What about the health or life of the mother? Health is a broad term, and the use of the word in Roe vs. Wade has become a legal boondoggle, used to skirt restrictions on late-term abortions by claiming that completing a pregnancy would cause duress to a woman. (I still can't figure out why partial-birth and live-birth abortions a la Obama were legal at any time since the babies were out of the mother and no one could claim that the mother was any longer in any danger, if she ever was.)

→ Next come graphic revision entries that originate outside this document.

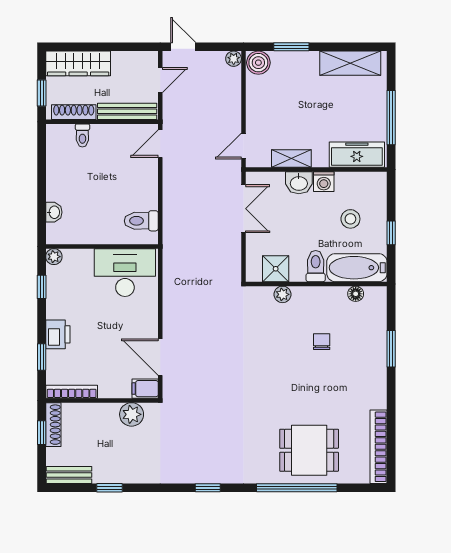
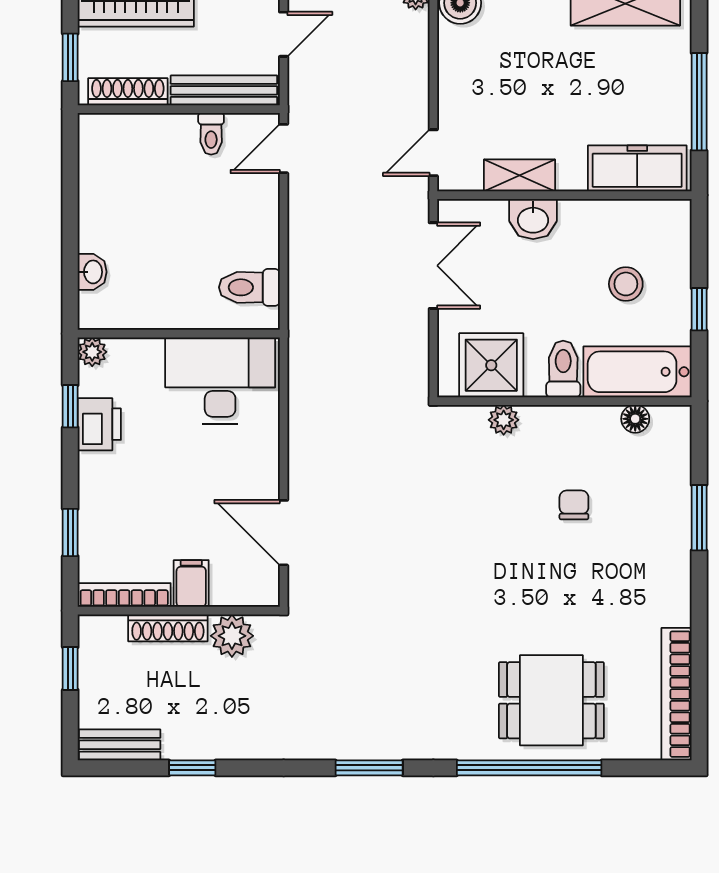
toilet: (82, 135) -> (211, 134), moved
washing machine: (324, 182) -> (578, 217), removed
shower: (276, 269) -> (491, 365), width x1.36, depth x1.36
printer: (58, 334) -> (99, 424), moved
filing cabinet: (145, 389) -> (191, 583), moved, turned 90
shoe rack: (53, 425) -> (168, 628), moved, turned 90
window: (208, 488) -> (369, 768), width x1.50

With induced labor, cesarian section deliveries, prenatal care units and the modern health care technology available, rarely can someone say that a woman's life is in danger and the only way to save her is to kill the child. The only possible exception that I am aware of (and I'll show why this is not an exception) is in the case of an ectopic pregnancy where the fallopian tube is certain to burst, causing internal bleeding and death for the mother. Of the various medical interventions, the only one that is morally permissible is a salpingectomy, whereby that section of the tube is removed. Even though the baby does die, this is not an abortion because: a. The direct action is not the killing of the baby, but the therapeutic removal of the tube which, if ruptured, would cause certain death of the mother b. The intention is to save the life of the mother, not to kill the baby. c. The baby will die either way. If an intervention could be developed whereby the life of the mother could be saved without the death of the baby (e.g. somehow detaching the embryo from the fallopian tube and allowing it to implant into the uterine wall), then the salpingectomy would no longer be morally permissible.

For more extensive treatment of the permissibility of fertility and infertility procedures, check out Catholic Bioethics and the Gift of Human Life, by William May.

3 comments:

Ben Trovato said...

Have you seen this: http://lifenews.com/nat4084.html
It reviews a book by a rape vicitm who was then subjected to an abortion - which felt the worse violation, as she'd consented to that one...

Mike in CT said...

Thanks for the link Ben. I heard some heart-wrenching stories by the people from Silent No More at the March for Life last week. Abortion does not bring healing, to say the least. I'll check out that book.